Ploughing more money into social care is not the solution to the crisis facing our care system, writes the deputy leader of Sevenoaks DC. Instead, we must move upstream: properly prioritising prevention and looking at everything from housing to community inclusion.
If the staff at the Environment Agency were faced with a problem at the mouth of a river, they would not seek to solve it by focusing all their efforts there. Instead, they would move upstream to tackle the causes. In the same way, the route to reducing demand on social and hospital care is to move further upstream and tackle the reasons why people need more care.

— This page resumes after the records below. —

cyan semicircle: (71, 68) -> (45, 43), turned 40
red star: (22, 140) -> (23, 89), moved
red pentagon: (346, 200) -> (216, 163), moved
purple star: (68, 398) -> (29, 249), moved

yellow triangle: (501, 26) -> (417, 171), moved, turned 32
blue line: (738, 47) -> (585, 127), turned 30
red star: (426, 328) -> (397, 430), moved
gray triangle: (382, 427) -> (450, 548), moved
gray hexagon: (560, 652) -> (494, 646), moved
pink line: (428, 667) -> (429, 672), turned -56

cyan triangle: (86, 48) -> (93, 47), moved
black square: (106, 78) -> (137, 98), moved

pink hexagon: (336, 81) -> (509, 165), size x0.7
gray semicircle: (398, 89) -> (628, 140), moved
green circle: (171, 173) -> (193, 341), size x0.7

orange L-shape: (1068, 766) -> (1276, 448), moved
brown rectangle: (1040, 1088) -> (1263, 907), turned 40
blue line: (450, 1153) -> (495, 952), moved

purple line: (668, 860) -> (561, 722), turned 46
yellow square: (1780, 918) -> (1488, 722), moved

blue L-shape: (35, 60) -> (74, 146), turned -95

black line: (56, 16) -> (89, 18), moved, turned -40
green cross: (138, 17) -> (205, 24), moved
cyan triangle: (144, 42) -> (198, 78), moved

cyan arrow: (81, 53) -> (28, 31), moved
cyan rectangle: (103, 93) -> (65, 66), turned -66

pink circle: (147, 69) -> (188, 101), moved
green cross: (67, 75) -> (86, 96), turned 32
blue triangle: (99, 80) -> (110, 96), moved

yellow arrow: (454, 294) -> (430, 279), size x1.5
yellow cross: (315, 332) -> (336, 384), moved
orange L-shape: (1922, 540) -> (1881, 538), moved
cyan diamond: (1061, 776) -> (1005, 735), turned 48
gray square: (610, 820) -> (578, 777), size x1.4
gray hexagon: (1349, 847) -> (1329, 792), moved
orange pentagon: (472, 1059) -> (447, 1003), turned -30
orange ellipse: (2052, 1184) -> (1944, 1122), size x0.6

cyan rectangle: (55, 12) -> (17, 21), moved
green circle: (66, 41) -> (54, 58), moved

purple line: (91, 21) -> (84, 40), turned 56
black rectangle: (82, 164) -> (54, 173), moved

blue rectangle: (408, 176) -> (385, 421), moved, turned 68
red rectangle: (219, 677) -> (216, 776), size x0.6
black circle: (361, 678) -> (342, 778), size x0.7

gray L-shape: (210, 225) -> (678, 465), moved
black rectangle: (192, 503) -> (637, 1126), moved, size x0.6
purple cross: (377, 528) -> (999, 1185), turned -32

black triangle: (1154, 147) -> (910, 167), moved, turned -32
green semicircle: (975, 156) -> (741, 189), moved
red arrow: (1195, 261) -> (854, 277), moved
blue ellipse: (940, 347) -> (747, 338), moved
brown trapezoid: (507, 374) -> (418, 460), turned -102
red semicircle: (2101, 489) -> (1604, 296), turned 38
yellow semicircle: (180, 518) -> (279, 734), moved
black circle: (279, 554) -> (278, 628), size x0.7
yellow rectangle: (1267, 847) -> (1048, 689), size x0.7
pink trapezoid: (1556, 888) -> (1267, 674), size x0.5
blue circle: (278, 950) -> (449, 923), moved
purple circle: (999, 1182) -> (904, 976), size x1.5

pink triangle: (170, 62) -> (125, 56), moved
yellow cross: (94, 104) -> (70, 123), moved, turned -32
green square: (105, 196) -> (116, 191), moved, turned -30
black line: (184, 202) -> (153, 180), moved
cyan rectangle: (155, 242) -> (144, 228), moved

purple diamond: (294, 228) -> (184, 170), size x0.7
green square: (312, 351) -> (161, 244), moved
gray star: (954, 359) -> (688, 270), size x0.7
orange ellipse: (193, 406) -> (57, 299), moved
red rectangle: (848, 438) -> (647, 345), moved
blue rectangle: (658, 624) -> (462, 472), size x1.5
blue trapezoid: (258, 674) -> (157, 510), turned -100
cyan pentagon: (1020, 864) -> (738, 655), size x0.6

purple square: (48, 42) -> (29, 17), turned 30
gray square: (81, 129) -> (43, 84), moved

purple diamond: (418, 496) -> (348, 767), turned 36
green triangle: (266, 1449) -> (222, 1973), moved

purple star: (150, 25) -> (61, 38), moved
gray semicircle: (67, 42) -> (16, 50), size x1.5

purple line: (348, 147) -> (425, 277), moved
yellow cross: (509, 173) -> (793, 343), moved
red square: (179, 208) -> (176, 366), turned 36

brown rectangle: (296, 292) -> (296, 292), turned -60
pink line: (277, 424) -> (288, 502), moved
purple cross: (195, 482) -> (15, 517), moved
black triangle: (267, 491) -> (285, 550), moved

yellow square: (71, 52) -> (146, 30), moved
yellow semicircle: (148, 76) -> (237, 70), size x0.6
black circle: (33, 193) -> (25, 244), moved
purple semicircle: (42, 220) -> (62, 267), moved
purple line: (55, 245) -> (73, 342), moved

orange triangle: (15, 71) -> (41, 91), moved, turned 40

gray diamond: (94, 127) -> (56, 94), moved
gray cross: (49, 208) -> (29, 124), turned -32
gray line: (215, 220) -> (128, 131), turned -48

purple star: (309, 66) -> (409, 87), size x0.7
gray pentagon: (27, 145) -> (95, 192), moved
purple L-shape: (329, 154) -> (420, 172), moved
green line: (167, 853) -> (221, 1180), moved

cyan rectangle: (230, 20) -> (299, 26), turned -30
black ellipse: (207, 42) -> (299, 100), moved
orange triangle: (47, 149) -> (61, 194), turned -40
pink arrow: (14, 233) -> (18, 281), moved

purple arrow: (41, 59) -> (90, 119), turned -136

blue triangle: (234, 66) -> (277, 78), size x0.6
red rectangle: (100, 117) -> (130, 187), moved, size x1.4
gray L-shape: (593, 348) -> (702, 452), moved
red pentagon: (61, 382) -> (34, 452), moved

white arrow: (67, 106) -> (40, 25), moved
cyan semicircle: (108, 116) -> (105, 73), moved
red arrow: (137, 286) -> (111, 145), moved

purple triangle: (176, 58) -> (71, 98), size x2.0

The current system is broken. It needs a complete overhaul to ensure it works with the modern demands of people living longer and growing more frail as they age. But that does not necessarily mean they cannot live independently with a system that supports them. As the government plans a green paper on social care and reviews NHS funding, it must focus on promoting independence and look beyond the care system to do so.
For instance, a major cause of hospital admissions for people over 65 is trips and slips that lead to broken bones, a stay in hospital and, in many cases, a move from home to residential care. So the green paper needs to have falls prevention as a significant goal. This can be addressed by constructing more purpose-built homes that are both wheelchair accessible and designed to prevent slips and trips.
For those who don’t wish to move, home adaptations are essential. Encouraging older people to exercise and strengthen their core muscles will also help to prevent falls. Chair yoga, swimming and gentle walking groups for older people don’t only help prevent falls but they also help with loneliness.
For the 850,000 UK people currently living with dementia – and that number is set to rise to over one million by 2025 – it is vital to stay in familiar surroundings for as long as possible. Home adaptations so that kitchen cupboards are made transparent and easier to find things in, and the use of technologies that remind people to take their medication, have lunch and go for a walk, can all support this. Dementia-friendly communities that wrap around the home can provide even more support for people as they step out of their front door.
Loneliness in the modern world is absolutely toxic and is estimated to cost the NHS alone £10bn a year. That does not include the costs to social care. Local housing policies that aim to keep families and communities together is a great first step in addressing this modern epidemic. Local commissioning of smaller charities and voluntary groups is also essential as people trust the local brands they have known all their life and more likely to be willing to accept their help or volunteer for them. Large scale commissioning may be more economical, but it is killing off smaller groups and making loneliness worse.
The green paper needs to take a health-in-all-policies approach at both central and local government level to ensure that by solving problem A, they have not created health problems C, D and E. A cautionary tale is the removal of the local connection criteria for shared ownership homes. This contributed to breaking up families and to loneliness in older people. We need to at least prioritise local people in order to keep families and communities nearby.
At a local government level, meanwhile, more resources need to be put into prevention and more emphasis placed on the role that districts play in two-tier areas. In unitary areas, this role is often downplayed to focus on social care. If we carry on in this way we will always have a health and social care problem for older people. This is not only financially costly, but it is cutting people’s lives short and removing some of their quality of life.
In the same way that the Environment Agency looks upstream to solve problems, the green paper needs to step back and focus on preventing the things that leave people needing health and social care. It will mean the government needs to be brave as it is always easier to throw more money at the current problem. But that will only provide a temporary fix before yet more money is needed again – and ultimately this is not fair on the people we represent.